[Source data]
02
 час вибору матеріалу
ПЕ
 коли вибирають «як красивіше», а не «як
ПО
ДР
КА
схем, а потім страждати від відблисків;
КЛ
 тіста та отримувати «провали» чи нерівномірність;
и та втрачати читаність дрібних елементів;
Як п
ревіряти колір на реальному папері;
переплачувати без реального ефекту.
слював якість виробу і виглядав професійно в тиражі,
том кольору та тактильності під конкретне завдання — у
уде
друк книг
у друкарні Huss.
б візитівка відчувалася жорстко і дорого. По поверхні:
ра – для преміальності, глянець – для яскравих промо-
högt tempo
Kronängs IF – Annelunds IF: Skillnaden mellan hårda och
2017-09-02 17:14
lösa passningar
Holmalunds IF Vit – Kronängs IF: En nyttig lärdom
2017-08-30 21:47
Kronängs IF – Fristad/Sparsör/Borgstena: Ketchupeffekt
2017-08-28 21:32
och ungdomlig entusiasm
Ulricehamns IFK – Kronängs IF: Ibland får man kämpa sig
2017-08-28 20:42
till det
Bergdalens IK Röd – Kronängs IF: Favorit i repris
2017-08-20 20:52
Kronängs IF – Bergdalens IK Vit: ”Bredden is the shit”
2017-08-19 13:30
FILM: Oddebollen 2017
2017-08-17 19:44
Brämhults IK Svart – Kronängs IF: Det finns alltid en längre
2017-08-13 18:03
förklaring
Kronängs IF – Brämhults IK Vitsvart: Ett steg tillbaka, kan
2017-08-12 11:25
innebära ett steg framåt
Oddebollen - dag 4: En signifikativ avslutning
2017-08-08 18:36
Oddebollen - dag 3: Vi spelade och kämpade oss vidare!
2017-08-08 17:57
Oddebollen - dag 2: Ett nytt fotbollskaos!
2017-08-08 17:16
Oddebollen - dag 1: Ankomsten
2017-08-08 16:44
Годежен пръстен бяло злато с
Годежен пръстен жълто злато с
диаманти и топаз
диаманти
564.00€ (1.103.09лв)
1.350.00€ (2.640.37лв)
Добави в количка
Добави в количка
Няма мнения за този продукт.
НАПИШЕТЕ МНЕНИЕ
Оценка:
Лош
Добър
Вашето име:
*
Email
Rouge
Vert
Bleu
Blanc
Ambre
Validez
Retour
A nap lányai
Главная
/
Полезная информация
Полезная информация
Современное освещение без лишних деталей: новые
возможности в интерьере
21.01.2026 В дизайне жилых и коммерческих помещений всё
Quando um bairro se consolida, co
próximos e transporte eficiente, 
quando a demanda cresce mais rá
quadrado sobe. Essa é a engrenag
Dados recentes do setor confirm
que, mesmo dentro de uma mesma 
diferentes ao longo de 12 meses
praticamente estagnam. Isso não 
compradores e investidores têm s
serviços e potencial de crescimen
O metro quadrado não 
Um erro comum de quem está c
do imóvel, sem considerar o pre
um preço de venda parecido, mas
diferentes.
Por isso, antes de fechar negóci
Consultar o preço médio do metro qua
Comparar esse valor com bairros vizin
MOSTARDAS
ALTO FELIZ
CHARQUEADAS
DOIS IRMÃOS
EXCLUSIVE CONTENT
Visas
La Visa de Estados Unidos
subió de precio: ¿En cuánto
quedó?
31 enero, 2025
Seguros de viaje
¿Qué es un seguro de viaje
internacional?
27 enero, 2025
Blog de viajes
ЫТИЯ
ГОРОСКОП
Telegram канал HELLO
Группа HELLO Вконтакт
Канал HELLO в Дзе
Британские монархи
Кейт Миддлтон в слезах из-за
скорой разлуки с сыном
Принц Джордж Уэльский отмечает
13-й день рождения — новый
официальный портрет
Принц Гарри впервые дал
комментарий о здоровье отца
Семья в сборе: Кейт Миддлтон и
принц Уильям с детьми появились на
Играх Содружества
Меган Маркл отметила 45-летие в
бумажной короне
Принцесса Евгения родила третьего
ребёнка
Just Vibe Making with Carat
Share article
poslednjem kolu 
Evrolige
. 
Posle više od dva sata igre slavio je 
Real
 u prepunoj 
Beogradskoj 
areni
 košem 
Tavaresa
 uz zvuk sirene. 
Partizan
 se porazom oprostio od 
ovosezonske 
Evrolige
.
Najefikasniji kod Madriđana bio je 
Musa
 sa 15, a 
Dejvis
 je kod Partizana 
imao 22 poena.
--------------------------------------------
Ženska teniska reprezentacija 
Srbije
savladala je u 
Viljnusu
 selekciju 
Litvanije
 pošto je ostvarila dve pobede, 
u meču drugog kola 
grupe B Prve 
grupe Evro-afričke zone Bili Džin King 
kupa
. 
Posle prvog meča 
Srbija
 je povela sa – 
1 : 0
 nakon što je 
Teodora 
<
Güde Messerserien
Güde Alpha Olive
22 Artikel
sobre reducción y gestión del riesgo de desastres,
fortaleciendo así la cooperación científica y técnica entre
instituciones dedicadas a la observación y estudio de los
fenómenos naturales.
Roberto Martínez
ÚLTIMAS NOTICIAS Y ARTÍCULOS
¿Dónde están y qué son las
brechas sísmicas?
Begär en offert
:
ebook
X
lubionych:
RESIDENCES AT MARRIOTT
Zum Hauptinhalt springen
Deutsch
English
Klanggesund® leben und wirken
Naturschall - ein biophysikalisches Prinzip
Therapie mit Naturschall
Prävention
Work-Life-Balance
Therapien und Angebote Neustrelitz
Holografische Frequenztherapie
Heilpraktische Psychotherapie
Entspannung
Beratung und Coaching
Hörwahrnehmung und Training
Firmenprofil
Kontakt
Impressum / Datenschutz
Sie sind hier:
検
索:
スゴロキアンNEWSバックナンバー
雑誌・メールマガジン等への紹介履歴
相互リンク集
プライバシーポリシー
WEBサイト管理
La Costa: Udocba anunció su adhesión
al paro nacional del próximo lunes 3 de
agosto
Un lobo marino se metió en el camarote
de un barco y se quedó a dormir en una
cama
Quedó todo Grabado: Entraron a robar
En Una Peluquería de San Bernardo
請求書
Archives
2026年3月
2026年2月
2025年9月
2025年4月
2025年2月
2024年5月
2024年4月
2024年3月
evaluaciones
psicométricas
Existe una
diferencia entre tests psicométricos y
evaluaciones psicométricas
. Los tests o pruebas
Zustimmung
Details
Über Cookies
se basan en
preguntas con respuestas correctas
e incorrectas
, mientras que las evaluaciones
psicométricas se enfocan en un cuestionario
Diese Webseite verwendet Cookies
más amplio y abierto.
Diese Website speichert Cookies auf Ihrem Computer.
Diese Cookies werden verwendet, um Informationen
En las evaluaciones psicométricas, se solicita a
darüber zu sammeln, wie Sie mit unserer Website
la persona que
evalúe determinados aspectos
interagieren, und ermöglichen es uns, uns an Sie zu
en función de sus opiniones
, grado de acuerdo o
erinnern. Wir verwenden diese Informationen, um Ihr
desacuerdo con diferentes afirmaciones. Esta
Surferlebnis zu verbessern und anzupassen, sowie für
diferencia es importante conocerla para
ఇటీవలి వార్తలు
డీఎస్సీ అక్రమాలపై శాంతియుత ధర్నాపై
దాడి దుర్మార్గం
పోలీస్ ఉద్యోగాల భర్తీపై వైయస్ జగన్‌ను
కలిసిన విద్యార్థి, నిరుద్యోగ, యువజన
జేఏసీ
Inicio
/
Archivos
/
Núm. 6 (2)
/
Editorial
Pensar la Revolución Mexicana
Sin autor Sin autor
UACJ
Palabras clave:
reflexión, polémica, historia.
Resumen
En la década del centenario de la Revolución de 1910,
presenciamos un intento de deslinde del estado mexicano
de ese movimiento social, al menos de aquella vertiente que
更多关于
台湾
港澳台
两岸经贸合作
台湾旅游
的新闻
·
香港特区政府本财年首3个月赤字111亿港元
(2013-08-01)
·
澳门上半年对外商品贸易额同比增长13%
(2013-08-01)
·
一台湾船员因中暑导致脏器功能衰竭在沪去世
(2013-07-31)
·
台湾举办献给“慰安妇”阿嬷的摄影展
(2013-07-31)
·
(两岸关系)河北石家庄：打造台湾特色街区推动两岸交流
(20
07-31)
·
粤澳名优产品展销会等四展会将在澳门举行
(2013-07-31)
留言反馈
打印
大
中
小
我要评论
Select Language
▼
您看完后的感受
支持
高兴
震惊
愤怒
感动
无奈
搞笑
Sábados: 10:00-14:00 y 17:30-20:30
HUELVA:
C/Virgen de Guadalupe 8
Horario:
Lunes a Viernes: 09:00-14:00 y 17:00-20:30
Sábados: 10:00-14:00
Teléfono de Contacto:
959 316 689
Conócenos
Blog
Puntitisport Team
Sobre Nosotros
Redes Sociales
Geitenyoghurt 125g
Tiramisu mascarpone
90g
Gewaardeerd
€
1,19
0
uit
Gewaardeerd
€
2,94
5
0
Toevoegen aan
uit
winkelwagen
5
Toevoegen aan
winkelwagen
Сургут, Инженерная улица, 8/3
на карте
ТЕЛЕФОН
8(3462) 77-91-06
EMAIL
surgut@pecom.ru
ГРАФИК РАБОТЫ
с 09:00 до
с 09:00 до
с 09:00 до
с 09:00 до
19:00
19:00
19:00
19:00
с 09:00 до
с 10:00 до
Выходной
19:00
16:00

▶ **INSTRUCTIONS FOR THE TASK**:
Can you lay out the lines of the material, from its first line through the line containing "переплачувати без реального ефекту." (both included), as a Markdown table with the columns Line No. and Text, leaving out blank lines?

▶ **ANSWER TO THE PROBLEM**:
| Line No. | Text |
|---|---|
| 1 | 02 |
| 2 |  час вибору матеріалу |
| 3 | ПЕ |
| 4 |  коли вибирають «як красивіше», а не «як |
| 5 | ПО |
| 6 | ДР |
| 7 | КА |
| 8 | схем, а потім страждати від відблисків; |
| 9 | КЛ |
| 10 |  тіста та отримувати «провали» чи нерівномірність; |
| 11 | и та втрачати читаність дрібних елементів; |
| 12 | Як п |
| 13 | ревіряти колір на реальному папері; |
| 14 | переплачувати без реального ефекту. |